━━━━━ SUPPLIED PASSAGE ━━━━━

[Tango-L] Technical vs Sensual - Where are the Engineers from?

Bruce Stephens bruce at cenderis.demon.co.uk
Thu May 11 17:31:25 EDT 2006


"Jay Rabe" <jayrabe at hotmail.com> writes:

[...]

> It's well established that people have their own particular learning
> style.

Is it?

> Educators and psychologists identify visual, verbal (analytical),
> and kinesthetic. A previous post was entirely correct that people
> will learn fastest when the information is presented to them to
> accomodate their personal learning style.

Is that really well established?  My suspicion is that almost everyone
can benefit from a variety of approaches, and that teachers who always
use a wide variety will tend to teach better than those who use a few.
Regardless of who their students are.

━━━━━ AVAILABLE DATA ━━━━━

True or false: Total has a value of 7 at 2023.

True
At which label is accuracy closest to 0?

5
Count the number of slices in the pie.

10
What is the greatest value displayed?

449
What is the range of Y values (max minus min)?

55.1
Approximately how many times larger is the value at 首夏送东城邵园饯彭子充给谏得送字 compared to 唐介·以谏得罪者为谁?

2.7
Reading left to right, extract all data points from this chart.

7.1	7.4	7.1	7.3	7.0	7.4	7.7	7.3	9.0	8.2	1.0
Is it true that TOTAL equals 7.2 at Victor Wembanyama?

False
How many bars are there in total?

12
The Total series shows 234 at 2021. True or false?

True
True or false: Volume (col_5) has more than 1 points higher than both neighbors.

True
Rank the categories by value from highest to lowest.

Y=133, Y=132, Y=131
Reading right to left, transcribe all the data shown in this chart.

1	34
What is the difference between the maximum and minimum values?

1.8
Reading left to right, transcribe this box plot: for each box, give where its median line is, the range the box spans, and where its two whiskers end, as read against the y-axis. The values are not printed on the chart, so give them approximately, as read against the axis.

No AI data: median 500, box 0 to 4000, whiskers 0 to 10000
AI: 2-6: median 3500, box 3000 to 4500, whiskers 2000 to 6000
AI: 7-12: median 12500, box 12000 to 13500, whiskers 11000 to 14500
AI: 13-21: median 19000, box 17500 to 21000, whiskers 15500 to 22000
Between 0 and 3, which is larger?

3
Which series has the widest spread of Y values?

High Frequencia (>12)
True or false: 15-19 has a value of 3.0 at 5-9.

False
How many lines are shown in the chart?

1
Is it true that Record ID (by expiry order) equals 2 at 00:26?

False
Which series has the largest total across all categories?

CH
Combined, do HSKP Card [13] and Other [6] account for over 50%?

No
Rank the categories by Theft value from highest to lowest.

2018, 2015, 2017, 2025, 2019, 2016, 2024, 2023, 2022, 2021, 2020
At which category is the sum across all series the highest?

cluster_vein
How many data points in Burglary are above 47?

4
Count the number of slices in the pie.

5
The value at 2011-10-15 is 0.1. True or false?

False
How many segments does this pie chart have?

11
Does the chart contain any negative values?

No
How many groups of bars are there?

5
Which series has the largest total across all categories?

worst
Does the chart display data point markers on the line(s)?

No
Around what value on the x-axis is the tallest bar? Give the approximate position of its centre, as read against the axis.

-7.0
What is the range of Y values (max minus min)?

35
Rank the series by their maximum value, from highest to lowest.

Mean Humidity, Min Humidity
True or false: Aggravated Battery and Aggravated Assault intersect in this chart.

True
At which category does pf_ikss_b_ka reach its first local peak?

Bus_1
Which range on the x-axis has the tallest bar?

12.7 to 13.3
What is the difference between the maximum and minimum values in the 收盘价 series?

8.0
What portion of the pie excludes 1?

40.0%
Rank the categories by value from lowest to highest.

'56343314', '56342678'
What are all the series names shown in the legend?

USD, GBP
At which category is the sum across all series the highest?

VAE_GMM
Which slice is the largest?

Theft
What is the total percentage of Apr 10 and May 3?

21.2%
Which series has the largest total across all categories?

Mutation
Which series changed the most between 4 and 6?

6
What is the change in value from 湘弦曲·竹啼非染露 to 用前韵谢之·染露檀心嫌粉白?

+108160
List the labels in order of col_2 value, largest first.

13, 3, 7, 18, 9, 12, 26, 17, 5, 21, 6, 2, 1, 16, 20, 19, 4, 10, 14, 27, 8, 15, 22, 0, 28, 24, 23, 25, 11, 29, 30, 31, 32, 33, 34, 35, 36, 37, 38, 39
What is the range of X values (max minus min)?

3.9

━━━━━

WORK INSTRUCTIONS
1) Repeat the mailing-list post word for word from "Is that really" to "who use a few.".
2) According to the mailing-list post, which learning styles do educators and psychologists identify?
3) Does each statement agree with the mailing-list post? Answer yes or no and quote the words that decide it. (a) Bruce Stephens suspects that almost everyone can benefit from a variety of approaches. (b) Jay Rabe says a previous post was wrong about how people learn fastest. (c) Bruce Stephens thinks teachers who use a wide variety of approaches teach better only with certain students.
These records were taken from a different source than the mailing-list post.

EXERCISE RESULTS
1)
Is that really well established?  My suspicion is that almost everyone
can benefit from a variety of approaches, and that teachers who always
use a wide variety will tend to teach better than those who use a few.

2) Visual, verbal (analytical), and kinesthetic.

3)
(a) Yes: "My suspicion is that almost everyone can benefit from a variety of approaches"
(b) No: "A previous post was entirely correct"
(c) No: "Regardless of who their students are."